In 2015, visual effects wizard turned feature film writer/director rookie Jason Lei Howden gave us, nay, blessed us with the delectably original and hilarious 'Deathgasm' (bonus points for the title too). Winning the coveted opportunity to make his debut thanks to a poster design competition of all things, some serious talent was unveiled and I for one could not wait to see what he came up with next. But I did... and I waited for five years. And what he gave me was less than original and funny, but it had some great household names fronting his sophomoric efforts. Well, you win some, you lose some.

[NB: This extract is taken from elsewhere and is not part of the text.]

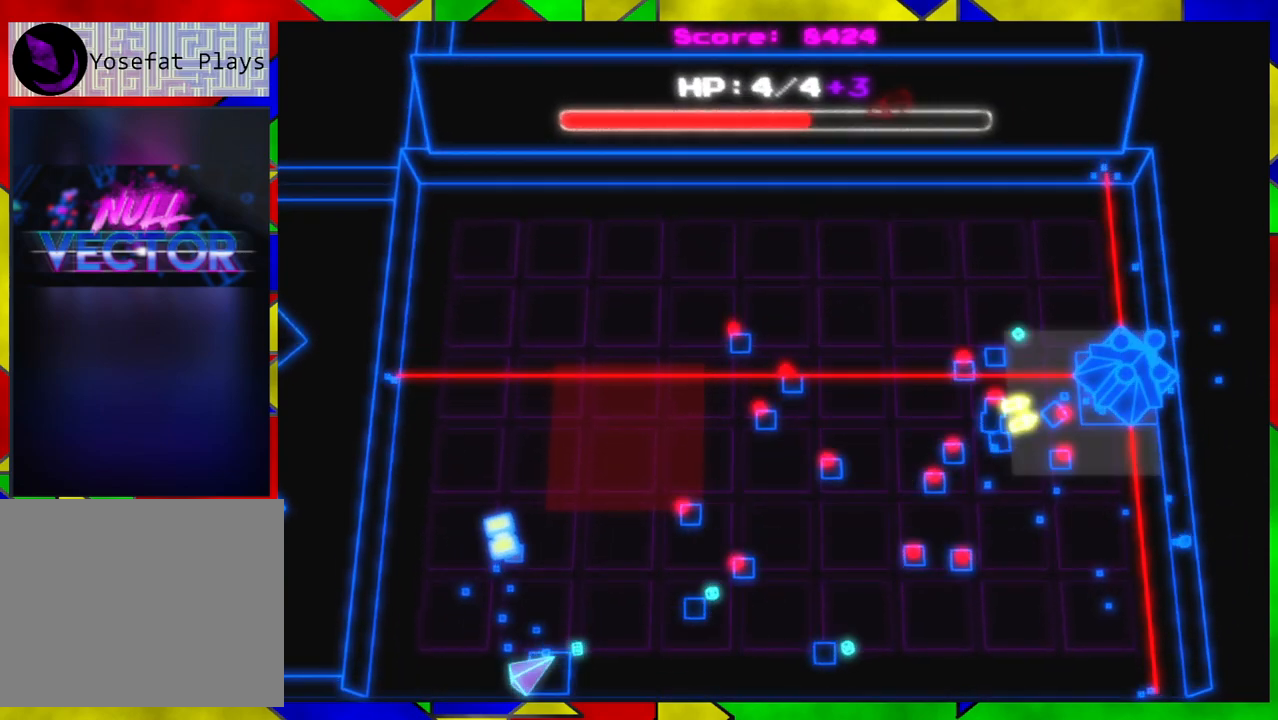
{"buttons": [], "left_stick": "center", "right_stick": "up-right", "events": [[233, "left_stick", "center"]]}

'Guns Akimbo' is about computer game coder by day, comments "troll" hunter by night Miles (Daniel Radcliffe, all of the damn 'Harry Potter' films. You may have heard of them.) who pisses off the wrong people online and then finds himself attacked, drugged and surgically "enhanced" with a pair of guns bolted to his hands. The people he wronged, one keystroke at a time, were the makers and operators of Skizm, a brutal fight-to-the-death contest live-streamed to the country and soon the world. And the people are hooked. Now, learning how to pee, dress and open doors with guns for hands is the least of Miles' problems with Nix (Samara Weaving, 'Ready or Not'), a criminally insane woman, out to kill him. And it's all in the name of viewership.
'GUNS AKIMBO' TRAILER
These barbaric, gladiatorial contest movies are anything but new. More than 30 years ago it was Arnold Schwarzenegger 'The Running Man', and more recently it was Emma Roberts and Dave Franco in 'Nerve'. So straight out of the gate I was disappointed - I knew Jason was capable of more originality than this. But I held on to hope that he could put a new, exciting spin on it all... Yeah, not so much. The guns thing, I'll give him that, but everything else was weak and brutally predictable. He even cast the beloved Rhys Darby in an almost identical role to that from 'Hunt For The Wilderpeople' but with the added character affectation of a crack addiction *tsk tsk*.

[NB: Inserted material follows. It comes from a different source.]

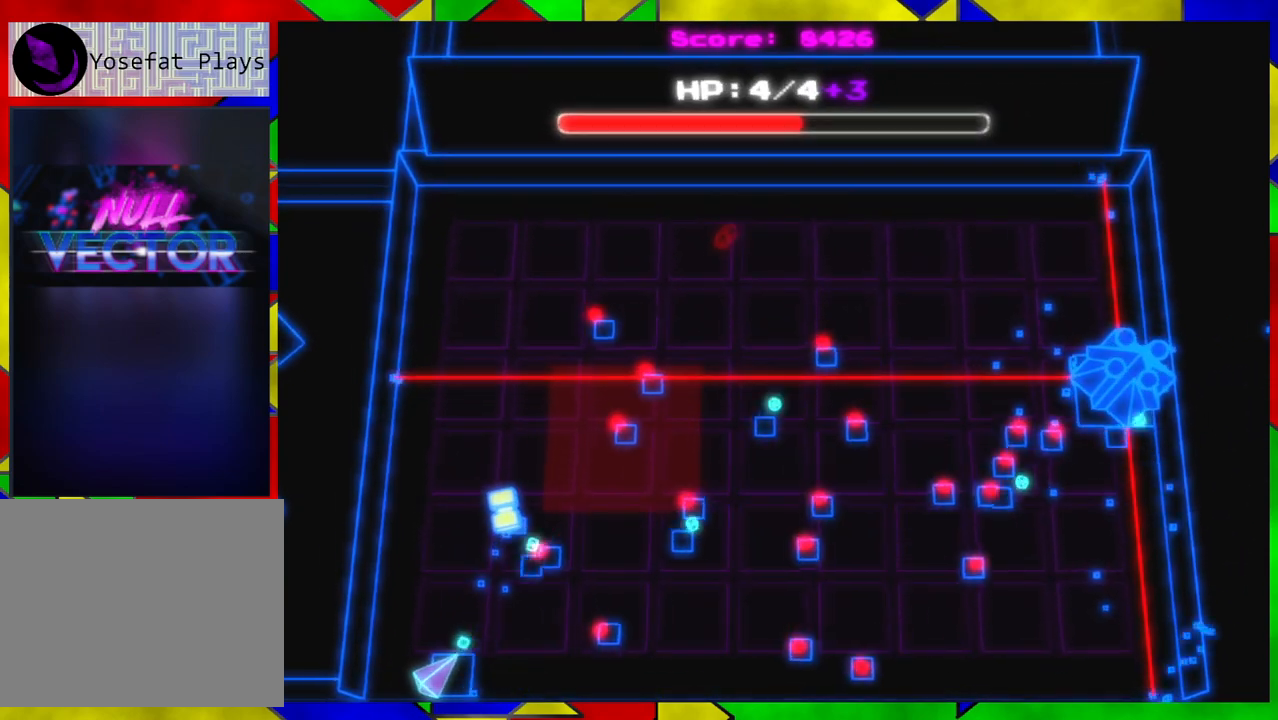
{"buttons": [], "left_stick": "center", "right_stick": "up-right", "events": []}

You're actually in for quite the visual feast - but then it gets let down but the cliché-ridden and wince-inducing screenplay...

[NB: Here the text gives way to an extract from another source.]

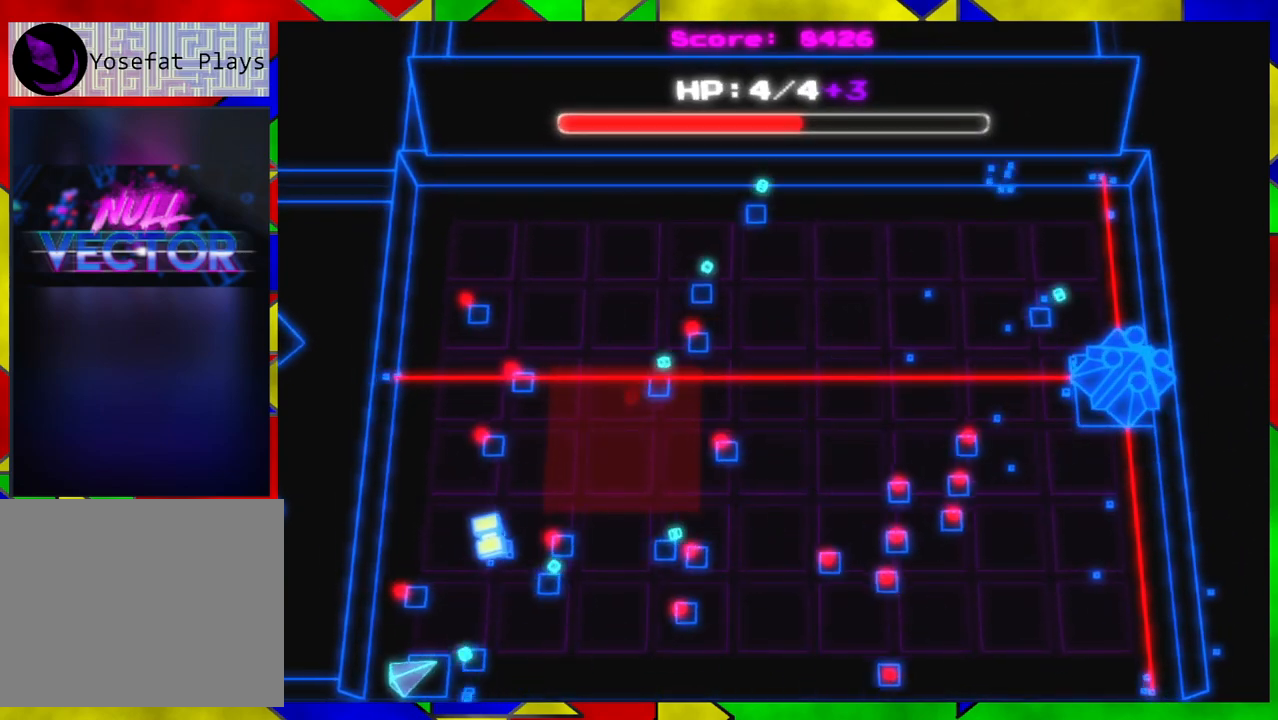
{"buttons": [], "left_stick": "center", "right_stick": "up-right", "events": []}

Look, if you can get past the New Zealand filmmaker making a film with British and Australian actors sporting American accents then you're actually in for quite the visual feast. No frame of 'Guns Akimbo's' 95 minutes is wasted. Always full of colour, movement, action and violence or humour, there's a lot going on to hold your attention - but then it gets let down but the cliché-ridden and wince-inducing screenplay on top of the cacophony of muddled and horrendous fake American accents. Yikes.
There's definite cheap fun to be had here, just try not to go in with expectations too high. This was potential wasted, but at least we always have 'Deathgasm' to fall back on.